## Selection:
The Rambam writes in Hilchos Issurei Bia Perek 13 Halacha 17:

גר שלא בדקו אחריו או שלא הודיעוהו המצות ועונשן ומל וטבל בפני ג' הדיוטות ה"ז גר. אפילו נודע שבשביל דבר הוא מתגייר הואיל ומל וטבל יצא מכלל העכו"ם וחוששין לו עד שיתבאר צדקותו. ואפילו חזר ועבד כו"ם הרי הוא כישראל מומר שקידושיו קידושין. ומצוה להחזיר אבידתו מאחר שטבל נעשה כישראל. ולפיכך קיימו שמשון ושלמה נשותיהן ואע"פ שנגלה סודן

Although this seems b'dieved clearly the Rambam holds that if the person did not know about the mitzvos (thus did not accept them) that they would still be considered a Jew.

The Bach writes in Yoreh Deah Siman 268 that according to the Rambam if the potential Ger didn't accept the mitzvos, "כשר אע"פ שלא היה לשם קבלת מצוות כל עיקר".

Although the Shulchan Aruch doesn't rule like this l'halacha I'd like to know if there are any other Rishonim or earlier poskim that also held like this?

## Objectives:
(1) In the passage on the Rambam's view of conversion, in which siman of Yoreh Deah does the Bach discuss that view?
(2) Reproduce verbatim everything in the passage on conversion from "גר שלא בדקו" down to "held like this?".

## Data segment:
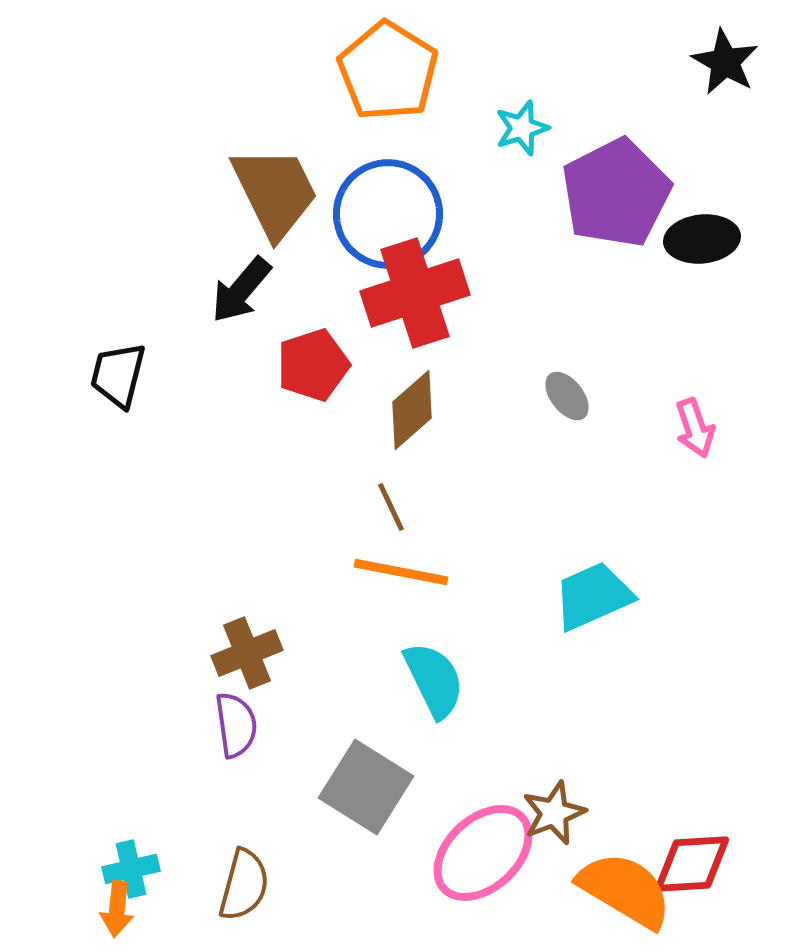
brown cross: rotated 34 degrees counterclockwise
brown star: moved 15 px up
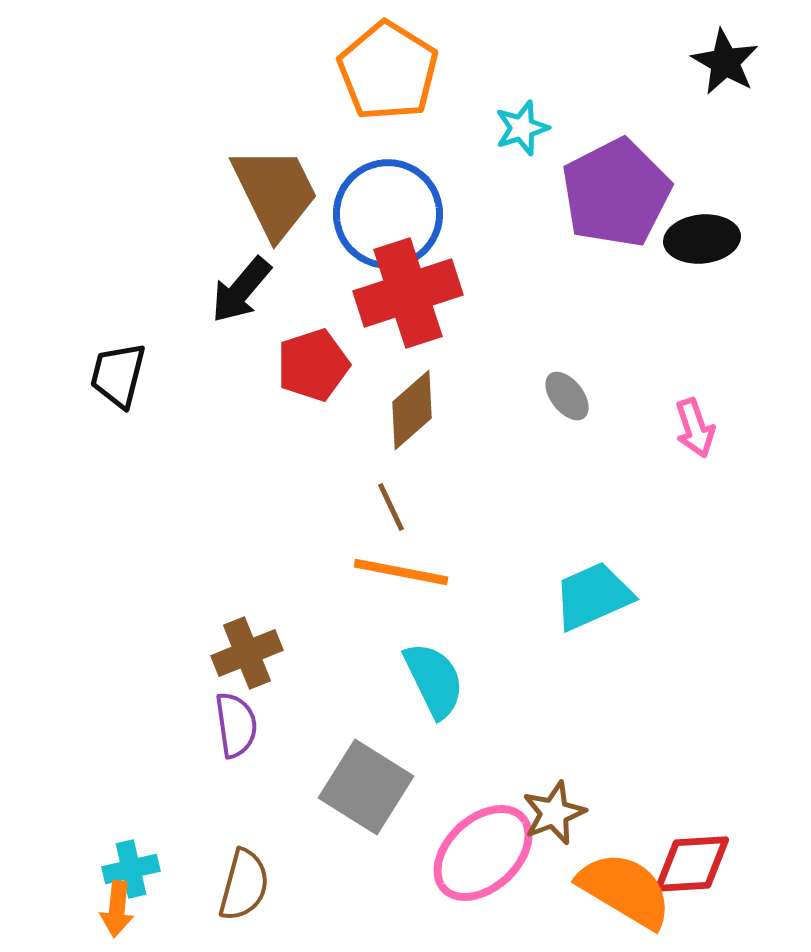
red cross: moved 7 px left
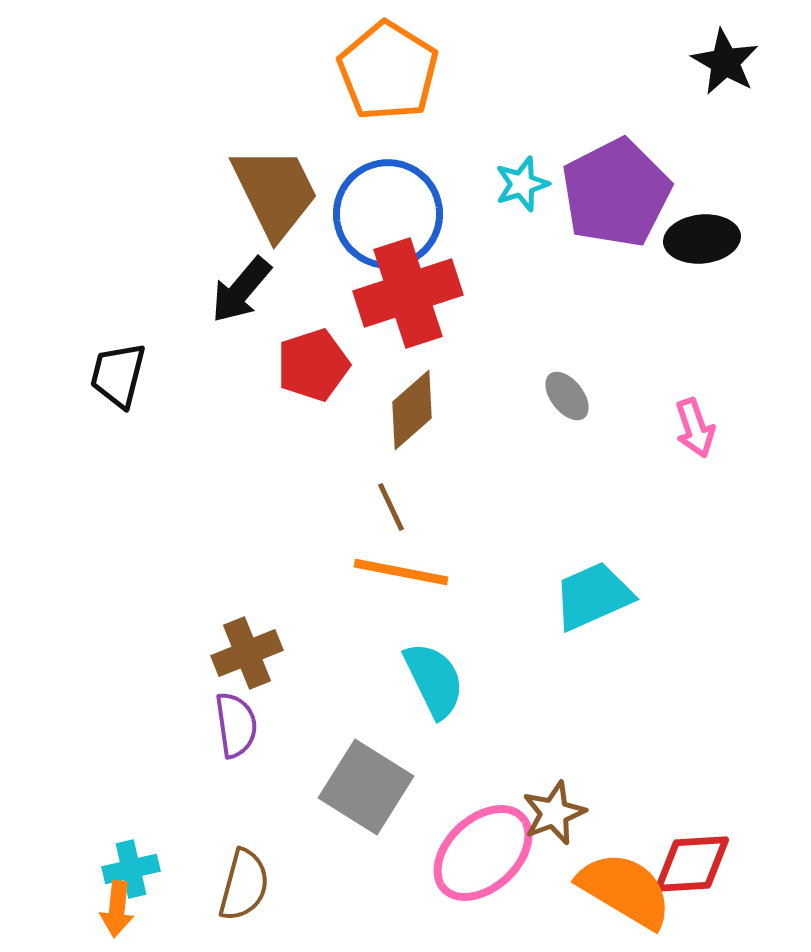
cyan star: moved 56 px down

## Written answers:
(1) Siman 268

(2)
גר שלא בדקו אחריו או שלא הודיעוהו המצות ועונשן ומל וטבל בפני ג' הדיוטות ה"ז גר. אפילו נודע שבשביל דבר הוא מתגייר הואיל ומל וטבל יצא מכלל העכו"ם וחוששין לו עד שיתבאר צדקותו. ואפילו חזר ועבד כו"ם הרי הוא כישראל מומר שקידושיו קידושין. ומצוה להחזיר אבידתו מאחר שטבל נעשה כישראל. ולפיכך קיימו שמשון ושלמה נשותיהן ואע"פ שנגלה סודן

Although this seems b'dieved clearly the Rambam holds that if the person did not know about the mitzvos (thus did not accept them) that they would still be considered a Jew.

The Bach writes in Yoreh Deah Siman 268 that according to the Rambam if the potential Ger didn't accept the mitzvos, "כשר אע"פ שלא היה לשם קבלת מצוות כל עיקר".

Although the Shulchan Aruch doesn't rule like this l'halacha I'd like to know if there are any other Rishonim or earlier poskim that also held like this?